En l'absence de contestation sérieuse, l'ordonnance déférée est confirmée en ce qu'elle a condamné la SARL Corton à payer à la SCI Centre Immo à titre provisionnel la somme de 10 150,67 euros TTC au titre des loyers et charges impayés, arrêtée au mois d'août 2024, étant précisé qu'il s'agit de loyers postérieurs au jugement d'ouverture et nécessaires à la poursuite d'activité de sorte qu'ils échappent à l'interdiction de paiement.

En l'absence de débat sur cette question à hauteur de cour, la décision entreprise est confirmée en ce qu'elle accorde des délais de paiement au preneur pour régler cette dette.

L'ordonnance déférée est infirmée sur les dépens et les frais irrépétibles prévus à l'article 700 du code de procédure civile.

Les dépens de première instance et d'appel seront employés en frais privilégiés de procédure collective.

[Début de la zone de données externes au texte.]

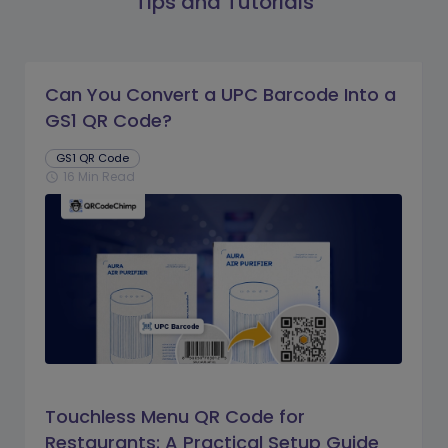
Tips and Tutorials
Can You Convert a UPC Barcode Into a
GS1 QR Code?
GS1 QR Code
16 Min Read
schedule
Touchless Menu QR Code for
Restaurants: A Practical Setup Guide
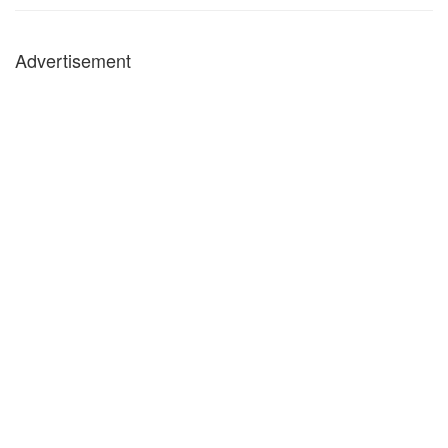
Advertisement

La Selarl Asteren est déboutée de sa demande fondée sur les dispositions de l'article 700 du code de procédure civile.

Par ces motifs

La cour,

Confirme l'ordonnance déférée en ce qu'elle :

- déboute la SCI Centre Immo de ses demandes visant à voir constater la résiliation du bail commercial, ordonner l'expulsion de la SARL Corton et fixer une indemnité d'occupation,

- condamne la Sarl Corton à payer à la SCI Centre Immo à titre provisionnel la somme de 10 150,67 euros TTC au titre des loyers et charges impayés, arrêtée au mois d'août 2024,

- accorde à la Sarl Corton des délais de paiement de 24 mois et dit qu'elle devra s'acquitter du paiement de sa dette par des mensualités de 422 euros pendant 23 mois et par le paiement du solde de la somme due le 24ème mois, soit 444, 67 euros, et ce, en plus du loyer courant, à compter du 1er octobre 2024,

- déboute la Sarl Corton de sa demande au titre de l'article 700 du code de procédure civile,

L'infirme pour le surplus et y ajoutant,

Déboute la Selarl Asteren de sa demande fondée sur les dispositions de l'article 700 du code de procédure civile,

Dit que les dépens de première instance et d'appel seront employés en frais privilégiés de procédure collective.